UNUSUAL THIONATION OF A CYCLIC HEXAPEPTIDE - CONFORMATIONAL-CHANGES AND DYNAMICS

One carbonyl oxygen of the cyclic hexapeptide cyclo(-Gly1-Pro2-Phe3-Val4-Phe5-Phe6-) (A) can be selectivelyexchanged with sulphur using Yokoyama's reagent. Surprisingly it was not the C=O of Gly1 but that of Phe5 which was substituted and cyclo(-Gly1-Pro2-Phe3-Val4-Phe5-psi[CS-NH]Phe6-) (B) was obtained. Thionation results in a conformational change of the peptide backbone although the C=O of Phe5 and the corresponding C=S are not involved in internal hydrogen bonds.

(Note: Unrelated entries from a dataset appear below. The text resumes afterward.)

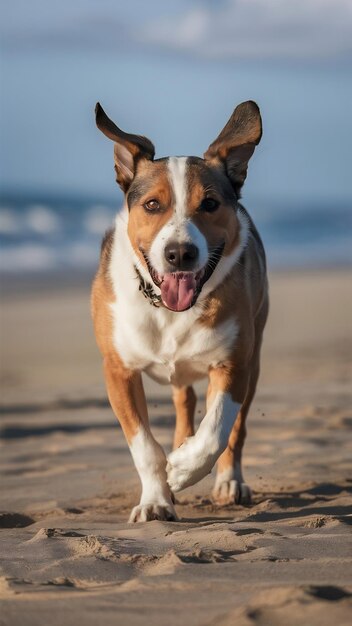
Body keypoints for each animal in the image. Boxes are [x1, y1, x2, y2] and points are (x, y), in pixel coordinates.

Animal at [91, 101, 270, 520]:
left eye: (210, 204)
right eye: (152, 205)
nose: (179, 254)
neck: (170, 309)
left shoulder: (234, 365)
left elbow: (217, 430)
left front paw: (183, 469)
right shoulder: (117, 370)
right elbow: (143, 445)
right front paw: (156, 499)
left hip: (254, 358)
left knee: (235, 431)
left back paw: (228, 481)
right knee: (183, 401)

Two isomers in slow exchange, containing a cis Gly1-Pro2 bond in a beta-VIa-turn (minor) and a trans Gly-Pro bond in a beta-II'-turn (major), were analyzed by restrained molecular dynamics in vacuo and in DMSO as well as using time dependent distance constraints. It is impossible to fit all experimental data to a static structure of each isomer. Interpreting the conflicting NOEs, local segment flexibility is found. MD simulations lead to a dynamic model for each structure with evidence of an equilibrium between a beta-I- and beta-II-tum about the Val4-Phe5 amide bond in both the cis and trans isomers. Additionally proton relaxation rates in the rotating frame (R(1-rho)) were measured to verify the assumption of this fast beta-I/beta-II equilibrium within each isomer. Significant contributions to R(1-rho)-rates from intramolecular motions were found for both isomers. Therefore it is possible to distinguish between at least four conformers interconverting on different time scales based on NMR data and MD refinement. This work shows that thionation is a useful modification of peptides for conformation-activity investigations.